## Aim of the exercise
Rewrite the lines from the one containing "35: (250, 167)" through the one containing "56: (236, 192)", changing "(381, 54)" to "(381, 45)" and leaving everything else as it is. Return only those lines.

## Given records
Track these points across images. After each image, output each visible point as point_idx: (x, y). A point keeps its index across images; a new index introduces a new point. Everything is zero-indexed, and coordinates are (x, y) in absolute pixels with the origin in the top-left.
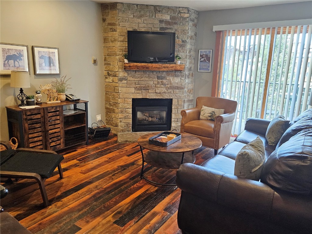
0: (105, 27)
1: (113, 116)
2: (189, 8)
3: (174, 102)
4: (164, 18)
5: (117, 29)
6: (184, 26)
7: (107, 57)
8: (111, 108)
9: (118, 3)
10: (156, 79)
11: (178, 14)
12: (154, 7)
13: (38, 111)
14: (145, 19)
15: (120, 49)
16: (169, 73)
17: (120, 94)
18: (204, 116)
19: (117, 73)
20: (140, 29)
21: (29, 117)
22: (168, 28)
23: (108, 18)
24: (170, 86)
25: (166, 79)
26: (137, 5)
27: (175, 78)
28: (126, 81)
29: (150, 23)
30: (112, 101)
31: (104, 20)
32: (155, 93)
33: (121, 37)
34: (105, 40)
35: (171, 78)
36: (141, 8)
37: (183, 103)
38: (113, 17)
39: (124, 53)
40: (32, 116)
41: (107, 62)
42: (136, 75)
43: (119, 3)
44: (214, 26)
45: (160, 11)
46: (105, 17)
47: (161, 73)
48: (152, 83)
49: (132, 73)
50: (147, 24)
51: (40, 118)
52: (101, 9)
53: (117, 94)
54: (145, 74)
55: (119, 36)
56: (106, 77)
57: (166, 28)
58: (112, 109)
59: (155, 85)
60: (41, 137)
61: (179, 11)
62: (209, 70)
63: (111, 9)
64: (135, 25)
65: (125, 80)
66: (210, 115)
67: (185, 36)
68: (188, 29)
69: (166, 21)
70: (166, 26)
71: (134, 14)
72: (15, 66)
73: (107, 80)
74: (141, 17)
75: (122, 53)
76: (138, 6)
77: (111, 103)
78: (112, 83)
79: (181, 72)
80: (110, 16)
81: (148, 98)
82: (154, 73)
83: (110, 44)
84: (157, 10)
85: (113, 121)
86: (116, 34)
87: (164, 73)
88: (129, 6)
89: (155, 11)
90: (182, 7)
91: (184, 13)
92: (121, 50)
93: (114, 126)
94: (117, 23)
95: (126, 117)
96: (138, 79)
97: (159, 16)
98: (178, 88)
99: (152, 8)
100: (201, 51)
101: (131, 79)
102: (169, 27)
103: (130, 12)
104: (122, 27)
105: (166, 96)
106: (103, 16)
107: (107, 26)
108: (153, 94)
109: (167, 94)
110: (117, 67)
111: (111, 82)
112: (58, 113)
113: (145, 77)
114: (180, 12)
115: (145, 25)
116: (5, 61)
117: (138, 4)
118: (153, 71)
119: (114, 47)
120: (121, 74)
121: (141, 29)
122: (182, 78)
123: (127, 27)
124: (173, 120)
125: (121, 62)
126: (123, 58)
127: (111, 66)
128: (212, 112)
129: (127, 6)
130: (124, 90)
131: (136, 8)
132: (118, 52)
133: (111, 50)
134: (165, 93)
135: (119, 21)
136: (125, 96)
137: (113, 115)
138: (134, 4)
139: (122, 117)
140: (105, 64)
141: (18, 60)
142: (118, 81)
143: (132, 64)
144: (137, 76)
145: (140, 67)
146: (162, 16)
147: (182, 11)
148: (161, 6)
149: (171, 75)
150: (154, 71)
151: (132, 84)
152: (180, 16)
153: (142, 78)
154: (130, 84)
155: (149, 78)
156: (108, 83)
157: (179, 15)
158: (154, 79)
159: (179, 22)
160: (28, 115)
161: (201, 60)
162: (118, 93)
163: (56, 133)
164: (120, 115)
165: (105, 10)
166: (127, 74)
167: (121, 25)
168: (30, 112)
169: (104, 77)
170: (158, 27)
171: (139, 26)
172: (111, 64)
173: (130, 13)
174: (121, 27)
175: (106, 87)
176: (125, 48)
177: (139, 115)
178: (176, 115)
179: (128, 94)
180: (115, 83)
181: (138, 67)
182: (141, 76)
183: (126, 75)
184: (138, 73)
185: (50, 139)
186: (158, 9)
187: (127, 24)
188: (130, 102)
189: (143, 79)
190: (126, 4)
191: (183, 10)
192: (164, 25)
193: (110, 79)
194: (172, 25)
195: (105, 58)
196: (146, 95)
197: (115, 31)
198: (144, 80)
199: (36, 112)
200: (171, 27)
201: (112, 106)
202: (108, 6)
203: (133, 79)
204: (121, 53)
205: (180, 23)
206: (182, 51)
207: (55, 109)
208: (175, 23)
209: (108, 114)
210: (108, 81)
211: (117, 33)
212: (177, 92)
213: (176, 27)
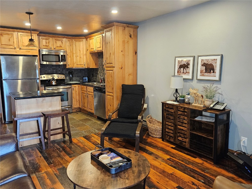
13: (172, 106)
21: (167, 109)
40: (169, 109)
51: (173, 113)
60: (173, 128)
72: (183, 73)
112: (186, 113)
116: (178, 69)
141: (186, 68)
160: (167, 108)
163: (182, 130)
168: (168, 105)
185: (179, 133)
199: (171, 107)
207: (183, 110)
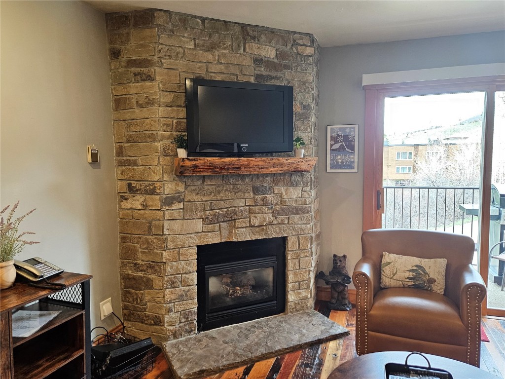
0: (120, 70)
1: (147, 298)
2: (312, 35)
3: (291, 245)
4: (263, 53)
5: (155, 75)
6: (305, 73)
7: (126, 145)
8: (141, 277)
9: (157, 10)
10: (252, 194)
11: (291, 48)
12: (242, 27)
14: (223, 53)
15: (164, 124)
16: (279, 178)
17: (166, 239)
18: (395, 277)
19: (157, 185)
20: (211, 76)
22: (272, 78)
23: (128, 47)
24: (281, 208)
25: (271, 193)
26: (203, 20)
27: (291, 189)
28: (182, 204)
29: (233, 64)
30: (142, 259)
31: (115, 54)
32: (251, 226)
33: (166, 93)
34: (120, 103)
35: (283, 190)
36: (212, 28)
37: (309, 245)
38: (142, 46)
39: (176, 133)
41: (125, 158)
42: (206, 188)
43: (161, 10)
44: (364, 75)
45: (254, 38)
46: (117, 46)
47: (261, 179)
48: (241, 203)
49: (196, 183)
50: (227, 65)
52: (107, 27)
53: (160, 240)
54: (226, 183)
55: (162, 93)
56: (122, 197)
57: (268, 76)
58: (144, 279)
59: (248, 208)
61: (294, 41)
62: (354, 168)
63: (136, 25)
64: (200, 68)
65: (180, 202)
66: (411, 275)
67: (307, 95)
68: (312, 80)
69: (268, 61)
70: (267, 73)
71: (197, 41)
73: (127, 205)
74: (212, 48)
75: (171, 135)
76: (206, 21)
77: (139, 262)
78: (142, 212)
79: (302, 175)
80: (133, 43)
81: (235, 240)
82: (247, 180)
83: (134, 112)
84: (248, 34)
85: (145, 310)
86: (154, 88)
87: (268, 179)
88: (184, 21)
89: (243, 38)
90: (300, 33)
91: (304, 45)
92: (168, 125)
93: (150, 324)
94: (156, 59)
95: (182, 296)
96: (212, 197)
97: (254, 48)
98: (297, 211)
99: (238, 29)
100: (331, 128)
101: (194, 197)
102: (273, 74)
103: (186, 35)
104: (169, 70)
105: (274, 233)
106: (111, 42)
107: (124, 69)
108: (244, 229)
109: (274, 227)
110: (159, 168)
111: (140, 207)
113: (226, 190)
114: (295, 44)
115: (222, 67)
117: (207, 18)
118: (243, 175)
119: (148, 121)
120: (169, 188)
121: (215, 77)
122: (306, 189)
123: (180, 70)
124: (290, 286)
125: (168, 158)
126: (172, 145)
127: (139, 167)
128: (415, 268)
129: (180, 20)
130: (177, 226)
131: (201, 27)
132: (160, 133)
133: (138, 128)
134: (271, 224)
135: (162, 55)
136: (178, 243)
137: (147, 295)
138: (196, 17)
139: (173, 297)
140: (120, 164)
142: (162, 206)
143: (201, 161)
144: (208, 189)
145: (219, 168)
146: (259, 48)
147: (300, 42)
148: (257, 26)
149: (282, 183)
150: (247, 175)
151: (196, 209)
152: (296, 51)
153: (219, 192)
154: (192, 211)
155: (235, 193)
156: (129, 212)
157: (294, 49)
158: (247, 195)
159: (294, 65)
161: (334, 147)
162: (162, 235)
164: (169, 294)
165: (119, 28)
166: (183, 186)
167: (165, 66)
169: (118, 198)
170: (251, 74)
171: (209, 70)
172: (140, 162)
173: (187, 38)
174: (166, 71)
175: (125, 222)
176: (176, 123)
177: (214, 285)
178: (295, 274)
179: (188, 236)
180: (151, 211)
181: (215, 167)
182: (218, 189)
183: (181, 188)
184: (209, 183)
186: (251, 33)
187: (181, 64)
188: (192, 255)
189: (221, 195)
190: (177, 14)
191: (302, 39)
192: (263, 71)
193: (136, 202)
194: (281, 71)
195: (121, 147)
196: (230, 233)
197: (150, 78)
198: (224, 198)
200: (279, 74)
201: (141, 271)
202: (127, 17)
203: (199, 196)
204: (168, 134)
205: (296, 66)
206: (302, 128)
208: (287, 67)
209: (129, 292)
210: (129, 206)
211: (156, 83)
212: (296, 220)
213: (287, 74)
...
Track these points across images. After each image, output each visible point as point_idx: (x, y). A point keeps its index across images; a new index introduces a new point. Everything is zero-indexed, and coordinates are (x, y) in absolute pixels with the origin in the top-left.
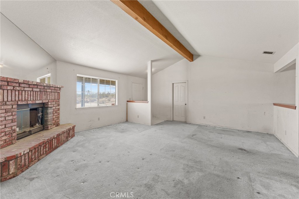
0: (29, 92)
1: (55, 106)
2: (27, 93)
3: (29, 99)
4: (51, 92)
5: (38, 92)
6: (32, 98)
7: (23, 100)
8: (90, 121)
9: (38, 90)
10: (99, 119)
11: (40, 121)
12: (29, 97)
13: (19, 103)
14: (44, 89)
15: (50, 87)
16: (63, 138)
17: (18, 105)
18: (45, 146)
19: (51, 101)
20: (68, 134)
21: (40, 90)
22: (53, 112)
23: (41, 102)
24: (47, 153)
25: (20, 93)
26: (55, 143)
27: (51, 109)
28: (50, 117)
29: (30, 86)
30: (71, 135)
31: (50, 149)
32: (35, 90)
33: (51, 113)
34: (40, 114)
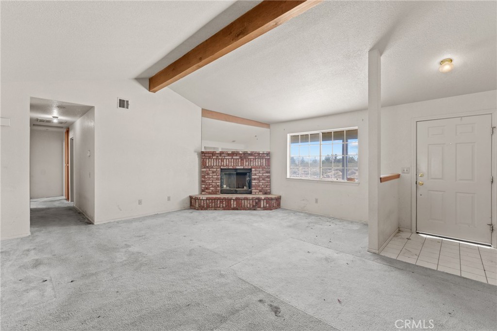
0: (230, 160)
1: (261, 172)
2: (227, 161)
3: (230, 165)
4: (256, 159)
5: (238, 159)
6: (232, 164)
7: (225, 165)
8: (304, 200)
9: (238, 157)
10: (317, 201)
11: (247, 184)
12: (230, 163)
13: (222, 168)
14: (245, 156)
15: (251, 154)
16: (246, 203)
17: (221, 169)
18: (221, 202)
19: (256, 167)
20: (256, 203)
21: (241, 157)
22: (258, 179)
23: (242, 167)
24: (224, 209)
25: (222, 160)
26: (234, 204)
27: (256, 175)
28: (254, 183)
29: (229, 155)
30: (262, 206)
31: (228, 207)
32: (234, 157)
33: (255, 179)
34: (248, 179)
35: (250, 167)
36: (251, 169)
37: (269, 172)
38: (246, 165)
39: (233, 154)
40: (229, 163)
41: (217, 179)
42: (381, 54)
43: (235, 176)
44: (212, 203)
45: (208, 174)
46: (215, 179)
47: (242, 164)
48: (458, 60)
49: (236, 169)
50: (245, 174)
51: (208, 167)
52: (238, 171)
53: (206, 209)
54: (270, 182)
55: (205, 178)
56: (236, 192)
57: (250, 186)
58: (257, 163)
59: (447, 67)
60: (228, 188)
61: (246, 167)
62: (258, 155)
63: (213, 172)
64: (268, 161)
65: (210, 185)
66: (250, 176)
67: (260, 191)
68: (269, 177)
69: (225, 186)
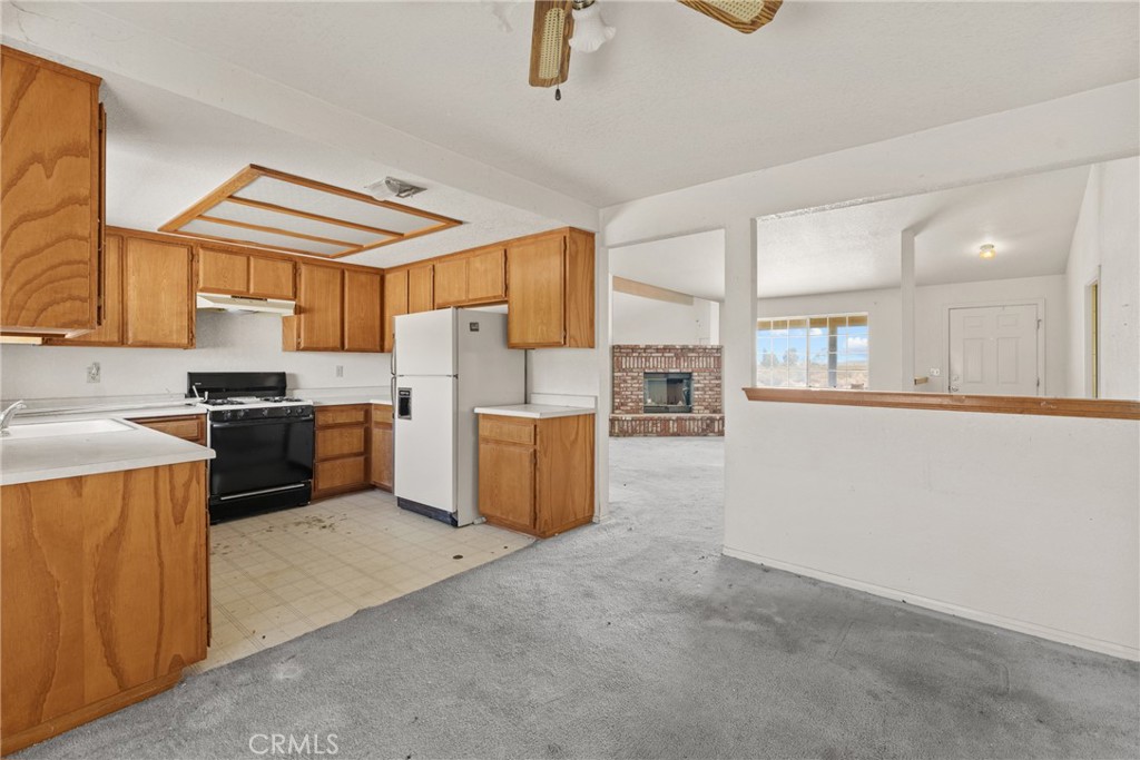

## Solution to this exercise
35: (250, 167)
36: (251, 169)
37: (269, 172)
38: (246, 165)
39: (233, 154)
40: (229, 163)
41: (217, 179)
42: (381, 45)
43: (235, 176)
44: (212, 203)
45: (208, 174)
46: (215, 179)
47: (242, 164)
48: (458, 60)
49: (236, 169)
50: (245, 174)
51: (208, 167)
52: (238, 171)
53: (206, 209)
54: (270, 182)
55: (205, 178)
56: (236, 192)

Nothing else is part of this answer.